In an attack orchestrated by a Pakistani Taliban commander, around 250 prisoners, most of them militants, were freed this week at the central prison in Dera Ismail Khan in northwestern Pakistan. The commander, Ahmed Rashid, had been freed a year earlier, this time at the central jail in Bannu, where 150 Taliban fighters stormed the facility and released nearly 400 prisoners -- Pakistan's largest jailbreak. Both prison breaks happened in the stronghold of the Pakistani Taliban, Khyber Pakhtunkhwa province, which borders North and South Waziristan, and both were conducted with a high degree of sophistication.

This week's attack unfolded in multiple stages, beginning with cutting the prison's electricity, detonating bombs that had been planted around the facility to breach its external wall, and ambushing the security forces that rushed to the scene. Once the militants overwhelmed the guards, they used loudspeakers to contact and locate specific prisoners, freeing them from their cells with hand grenades.
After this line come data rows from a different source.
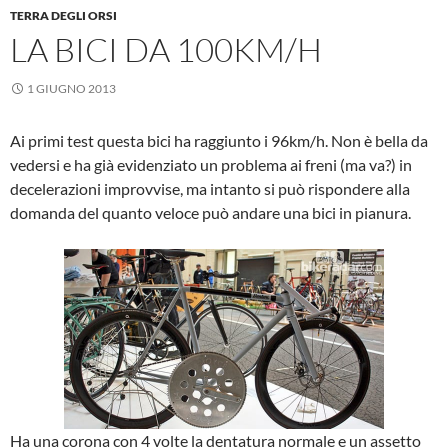
TERRA DEGLI ORSI
LA BICI DA 100KM/H
1 GIUGNO 2013
Ai primi test questa bici ha raggiunto i 96km/h. Non è bella da
vedersi e ha già evidenziato un problema ai freni (ma va?) in
decelerazioni improvvise, ma intanto si può rispondere alla
domanda del quanto veloce può andare una bici in pianura.
Ha una corona con 4 volte la dentatura normale e un assetto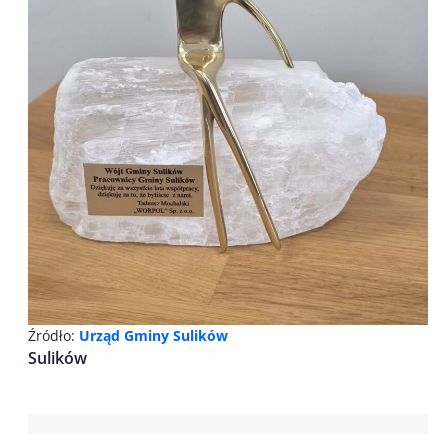
Źródło:
Urząd Gminy Sulików
Sulików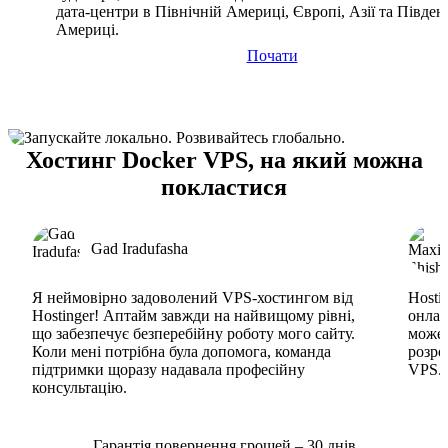
дата-центри в Північній Америці, Європі, Азії та Півден
Америці.
Почати
Хостинг Docker VPS, на який можна
покластися
Gad Iradufasha
Я неймовірно задоволений VPS-хостингом від
Hosti
Hostinger! Аптайм завжди на найвищому рівні,
онлай
що забезпечує безперебійну роботу мого сайту.
може 
Коли мені потрібна була допомога, команда
розро
підтримки щоразу надавала професійну
VPS. 
консультацію.
Гарантія повернення грошей – 30 днів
At least 13 people died in the attack. Pakistani authorities launched a search operation for the missing prisoners, but few have been recaptured. The others have simply melted away into the mountains.

Jihadist militants have been breaking people out of prison across the Middle East and South Asia for years, some with significant consequences for the United States and its allies. A 2006 prison break in the Yemeni capital, Sanaa, led to the creation of al Qaeda in the Arabian Peninsula, one of al Qaeda's most virulent affiliates, the one that recruited the "underwear bomber" who nearly brought down Northwest Airlines Flight 253 over Detroit on Christmas Day 2009. During the 2006 prison break, 23 inmates escaped through a 460-foot tunnel into a nearby mosque. Two of the escapees went on to become the leader and deputy leader of al Qaeda in the Arabian Peninsula.

In 2008 and again in 2011, the Afghan Taliban led attacks on the Sarposa prison in Kandahar in southern Afghanistan that freed an astounding number of militants, around 1,700. Like the prison attacks by the Taliban in Pakistan, the Kandahar plots showed sophisticated planning. In the aftermath of the 2011 breach, Afghan officials discovered an intricate network of tunnels under the jail, equipped with electrical and ventilation systems. But perhaps no group has made prison breaks an organizational focus more than al Qaeda in Iraq. On July 21, 2012, Abu Bakr al-Baghdadi, al Qaeda in Iraq's leader, announced the "Breaking the Walls" campaign, a yearlong effort to release his group's prisoners.